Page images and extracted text

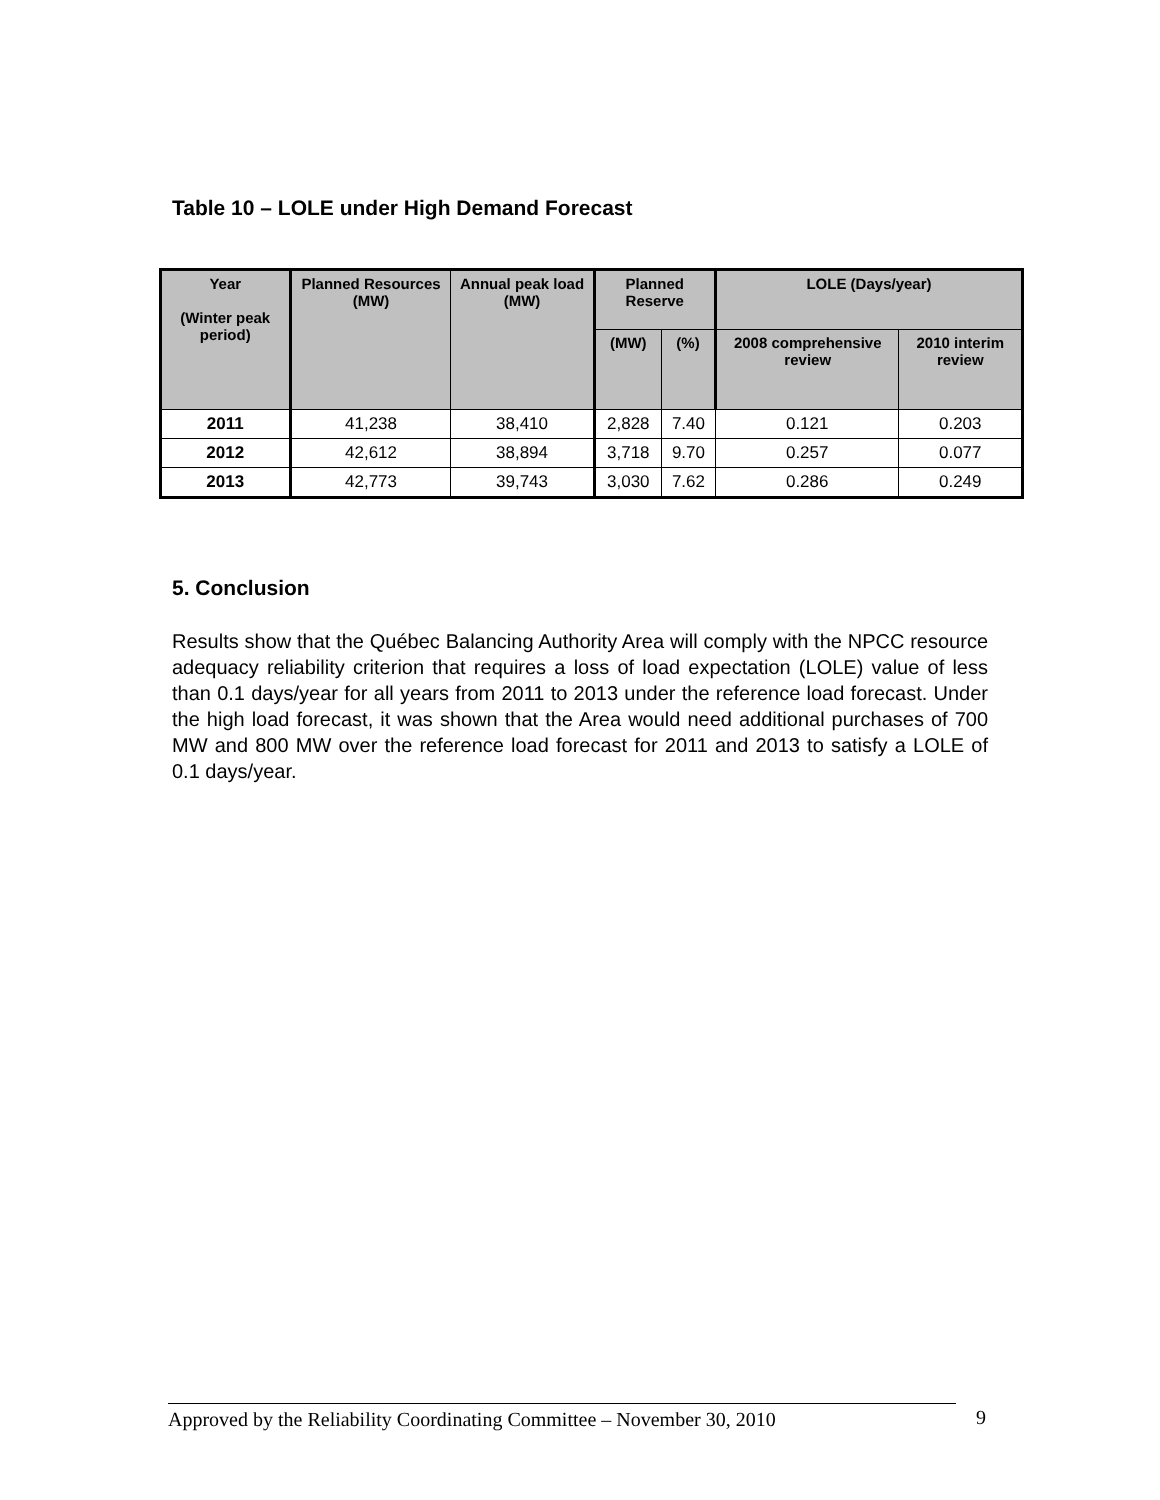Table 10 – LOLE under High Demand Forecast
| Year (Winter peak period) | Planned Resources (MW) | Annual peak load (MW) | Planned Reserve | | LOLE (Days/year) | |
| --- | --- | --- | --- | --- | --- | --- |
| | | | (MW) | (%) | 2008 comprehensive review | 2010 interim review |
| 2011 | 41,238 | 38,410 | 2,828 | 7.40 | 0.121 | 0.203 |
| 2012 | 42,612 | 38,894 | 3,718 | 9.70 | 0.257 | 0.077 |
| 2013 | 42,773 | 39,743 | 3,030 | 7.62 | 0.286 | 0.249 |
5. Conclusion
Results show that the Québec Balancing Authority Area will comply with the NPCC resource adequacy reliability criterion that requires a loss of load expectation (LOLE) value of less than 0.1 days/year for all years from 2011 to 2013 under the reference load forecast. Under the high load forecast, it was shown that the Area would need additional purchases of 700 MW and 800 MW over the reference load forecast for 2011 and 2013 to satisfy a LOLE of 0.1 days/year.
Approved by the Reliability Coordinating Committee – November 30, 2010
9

Task brief: Word for word, return all the entries and skip their pictures.

Solved exercise:
Table 10 – LOLE under High Demand Forecast
| Year (Winter peak period) | Planned Resources (MW) | Annual peak load (MW) | Planned Reserve | | LOLE (Days/year) | |
| --- | --- | --- | --- | --- | --- | --- |
| | | | (MW) | (%) | 2008 comprehensive review | 2010 interim review |
| 2011 | 41,238 | 38,410 | 2,828 | 7.40 | 0.121 | 0.203 |
| 2012 | 42,612 | 38,894 | 3,718 | 9.70 | 0.257 | 0.077 |
| 2013 | 42,773 | 39,743 | 3,030 | 7.62 | 0.286 | 0.249 |
5. Conclusion
Results show that the Québec Balancing Authority Area will comply with the NPCC resource adequacy reliability criterion that requires a loss of load expectation (LOLE) value of less than 0.1 days/year for all years from 2011 to 2013 under the reference load forecast. Under the high load forecast, it was shown that the Area would need additional purchases of 700 MW and 800 MW over the reference load forecast for 2011 and 2013 to satisfy a LOLE of 0.1 days/year.
Approved by the Reliability Coordinating Committee – November 30, 2010
9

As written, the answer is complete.